Gloversville officials - and city residents - need to make sure the city keeps its spending in check.
Already, there are worrisome signs officials may be patting themselves on the back for doing a good job instead of staying focused on cutting the tax rate.
In many ways, the $15.8 million 2014 budget adopted by the Gloversville Common Council recently is a success. While the budget is up $400,000 from this year's plan, it still has a nearly 2 percent tax-levy decrease. Though the budget will use almost $800,000 of the city's fund balance next year, Mayor Dayton King noted the fund balance is expected to be about $3.6 million by the end of this year.
In an age of seemingly never-ending rising costs for municipalities, being able to offer a tax decrease while avoiding any layoffs or reductions in services is noteworthy.
However, some of the raises in the budget seem to lack fiscal restraint.
The 2014 budget calls for increased salaries for several people, including some department heads, the mayor and council members. Notably, the council members voted to give themselves an extra $1,000 a year, boosting their annual pay to $3,500, a 40 percent increase.

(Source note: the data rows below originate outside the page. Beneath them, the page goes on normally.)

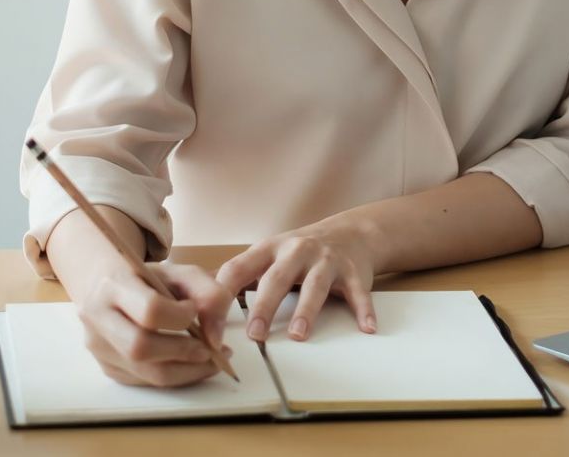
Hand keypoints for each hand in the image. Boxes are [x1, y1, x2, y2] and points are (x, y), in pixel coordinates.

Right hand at [74, 261, 235, 387]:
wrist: (109, 286)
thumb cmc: (149, 279)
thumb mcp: (182, 273)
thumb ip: (210, 294)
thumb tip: (215, 339)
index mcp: (114, 283)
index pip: (149, 309)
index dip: (180, 316)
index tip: (193, 311)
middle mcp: (97, 316)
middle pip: (141, 348)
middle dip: (183, 352)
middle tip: (210, 350)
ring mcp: (97, 346)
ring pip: (146, 373)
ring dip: (187, 371)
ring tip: (209, 360)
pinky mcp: (106, 367)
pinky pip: (145, 382)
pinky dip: (174, 376)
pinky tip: (189, 364)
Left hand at [216, 215, 380, 341]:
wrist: (351, 233)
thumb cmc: (300, 253)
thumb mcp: (269, 256)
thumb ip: (242, 277)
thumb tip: (202, 304)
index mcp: (268, 250)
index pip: (237, 270)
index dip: (221, 298)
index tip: (211, 328)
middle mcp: (297, 252)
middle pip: (277, 278)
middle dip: (264, 306)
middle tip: (255, 334)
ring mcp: (326, 261)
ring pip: (315, 286)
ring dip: (307, 311)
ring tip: (298, 335)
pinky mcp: (353, 272)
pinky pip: (358, 293)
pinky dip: (363, 310)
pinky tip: (366, 328)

It's not the total amount of the raises - $18,860 - that is a concern, but the mind set behind them.
In the story announcing the adoption of the new budget, the mayor and members of the council said the city is in a position financially to give officials a raise.
As we have noted before, city property owners with property in the Gloversville Enlarged School District pay a combined $52.70 per $1,000 of assessed value in city, school and county taxes.
For all the work Gloversville officials have done to lower taxes, the city still has a long way to go.
Given that Mayor King said he doesn't see tax decreases continuing unless there are drastic cuts in expenses or "a lot of economic upturn," council members should be cautious about handing out raises, especially to themselves. The council should keep any increases to a small percentage.